# DOCUMENT TEXT:
Indian Schools of Philosophy and Theology
Articles by Satyanarayana Dasa

Indian Schools of Philosophy and Theology

By Satyanarayana Dasa

Indian civilization is the oldest living civilization in the world. The reason for it to survive even after being subject to the onslaught of foreign invaders and rulers for thousands of years is its roots that are grounded in philosophy. The very word Bharata means the land where people are devoted (rata) to enlightenment (Bha).  Indian philosophy is typically divided along two main lines, astika (orthodox or theistic) and nastika (unorthodox or atheistic). Buddhist, Jain, and Carvaka philosophies are unorthodox because they do not accept the authority of the Vedas. The Vedas are commonly accepted by their adherents as having originally emanated from God. Therefore in the Indian tradition, any system of thought not grounded in the Vedas, even if it includes belief in God or gods, is considered atheistic, nastika.

The astika schools, originally called sanatana dharma, are collectively referred to as Hinduism in modern times. Hinduism consist s of six systems of philosophy and theology. These are Nyaya, Vaisheshika, Yoga, Samkhya, Purva Mimamsa and Vedanta. Each school has a set of sutras or aphorisms that forms its nucleus and gives the essential teaching of the school.  The first four of these schools accept the authority of the Vedas, but do not derive their philosophical principles from the statements of the Vedas. They are based on the teachings of individual Rishis or sages.

The last two schools, i.e. Purva Mimamsa and Vedanta, however, base their theological systems specifically on the statements of the Vedas. The four Vedas, namely the Rig, Yajur, Sama and Atharva, are each divided into four parts known as Samhita, Brahmana, Aranyaka and Upanishad. The first two parts are predominantly ritualistic. The Aranyakas mark the shift from ritual to theology, which finds its culmination in the Upanishads. The Purva Mimamsa, (lit. “the earlier deliberation”) bases its principles on the earlier (purva) parts of the Vedas, namely the Samhitas and Brahmanas. Vedanta (lit. “the last part of the Vedas”) is the study of the later parts i.e. the Upanishads), and therefore,  is also called the Uttara Mimamsa, or the later deliberation.

(Saved data entries)
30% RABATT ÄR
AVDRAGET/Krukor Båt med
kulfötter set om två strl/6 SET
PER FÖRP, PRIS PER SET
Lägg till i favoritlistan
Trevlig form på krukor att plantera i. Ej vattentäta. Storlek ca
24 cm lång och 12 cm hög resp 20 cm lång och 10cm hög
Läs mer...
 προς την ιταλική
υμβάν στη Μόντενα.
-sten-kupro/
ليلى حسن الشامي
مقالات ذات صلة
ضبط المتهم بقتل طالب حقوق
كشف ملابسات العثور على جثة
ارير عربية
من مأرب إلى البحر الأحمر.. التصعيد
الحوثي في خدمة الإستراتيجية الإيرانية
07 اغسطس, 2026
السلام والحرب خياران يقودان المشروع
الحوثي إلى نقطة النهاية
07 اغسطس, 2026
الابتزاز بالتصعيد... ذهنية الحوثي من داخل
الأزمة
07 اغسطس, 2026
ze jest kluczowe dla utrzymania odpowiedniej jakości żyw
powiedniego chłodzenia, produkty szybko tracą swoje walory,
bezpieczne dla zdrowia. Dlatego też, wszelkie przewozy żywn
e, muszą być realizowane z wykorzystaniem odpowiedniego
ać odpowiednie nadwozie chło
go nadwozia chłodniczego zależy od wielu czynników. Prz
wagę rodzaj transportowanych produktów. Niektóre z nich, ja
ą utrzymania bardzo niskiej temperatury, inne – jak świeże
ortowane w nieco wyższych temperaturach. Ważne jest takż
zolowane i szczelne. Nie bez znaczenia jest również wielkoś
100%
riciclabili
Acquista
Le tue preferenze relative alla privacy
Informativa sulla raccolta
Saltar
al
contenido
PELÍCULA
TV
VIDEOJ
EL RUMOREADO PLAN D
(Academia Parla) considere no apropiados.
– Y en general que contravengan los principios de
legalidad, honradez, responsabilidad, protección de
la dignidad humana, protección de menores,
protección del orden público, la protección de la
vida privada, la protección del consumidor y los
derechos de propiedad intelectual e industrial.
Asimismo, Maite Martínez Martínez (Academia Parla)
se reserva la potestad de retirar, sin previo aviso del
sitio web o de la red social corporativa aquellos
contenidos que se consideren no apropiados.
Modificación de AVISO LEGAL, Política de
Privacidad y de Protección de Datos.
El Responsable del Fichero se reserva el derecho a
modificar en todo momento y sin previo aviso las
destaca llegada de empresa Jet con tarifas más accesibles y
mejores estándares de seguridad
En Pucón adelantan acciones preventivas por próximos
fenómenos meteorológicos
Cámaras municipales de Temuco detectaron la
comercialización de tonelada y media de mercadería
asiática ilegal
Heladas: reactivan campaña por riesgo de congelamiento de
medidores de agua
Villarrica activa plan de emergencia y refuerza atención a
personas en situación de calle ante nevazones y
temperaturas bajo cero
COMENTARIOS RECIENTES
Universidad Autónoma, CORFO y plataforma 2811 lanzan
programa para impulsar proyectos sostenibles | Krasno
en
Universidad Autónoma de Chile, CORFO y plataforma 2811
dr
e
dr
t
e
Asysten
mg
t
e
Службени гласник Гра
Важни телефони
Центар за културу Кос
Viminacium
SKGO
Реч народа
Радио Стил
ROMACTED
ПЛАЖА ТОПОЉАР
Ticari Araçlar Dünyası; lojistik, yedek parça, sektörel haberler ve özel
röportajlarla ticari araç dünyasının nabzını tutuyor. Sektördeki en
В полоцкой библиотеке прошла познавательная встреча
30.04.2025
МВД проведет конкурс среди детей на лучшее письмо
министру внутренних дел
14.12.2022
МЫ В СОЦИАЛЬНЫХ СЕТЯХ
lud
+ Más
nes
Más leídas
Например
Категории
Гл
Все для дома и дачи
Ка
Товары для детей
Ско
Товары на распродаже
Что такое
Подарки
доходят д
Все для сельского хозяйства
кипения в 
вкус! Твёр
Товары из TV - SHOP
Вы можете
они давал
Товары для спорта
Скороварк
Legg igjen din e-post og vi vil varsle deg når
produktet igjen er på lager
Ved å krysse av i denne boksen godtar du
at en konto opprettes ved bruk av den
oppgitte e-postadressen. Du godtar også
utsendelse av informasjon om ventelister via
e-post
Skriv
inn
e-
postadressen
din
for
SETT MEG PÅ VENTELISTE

# DIRECTIVE 1:
According to the passage on Indian schools of philosophy, why are the Buddhist, Jain, and Carvaka philosophies considered unorthodox?
# DIRECTIVE 2:
Proceed with the passage on Indian schools of philosophy, starting right after its final sentence.
The records play no part in the work that comes next.

# RESPONSE 1:
They do not accept the authority of the Vedas.

# RESPONSE 2:
Here is a brief overview of these six systems of thought:

1. Sankhya

Kapila Muni is the founder of this system. Sankhya accepts two basic tattvas or principles i.e. prakriti or primordial matter, and purusha or individual conscious being. The purusha, also called atma, is immutable, eternal and conscious by its very nature. Prakriti is inert and undergoes modifications while in association with a purusha. It evolves from subtle to gross, and manifests the visible world. The first modification of prakriti is called Mahat or the cosmic intelligence. This further evolves into ahankara or ego. Ahankara gives rise to mind, five cognitive senses, five working senses, five tanmatras or subtle elements that further evolve into akasha or space, vayu or gases, tejas or heat and light, jalam or liquids, and prithvi or solid objects.  The central idea in this system is that a living being can become free from ignorance by understanding that purusha is distinct from the twenty-four elements that constitute matter.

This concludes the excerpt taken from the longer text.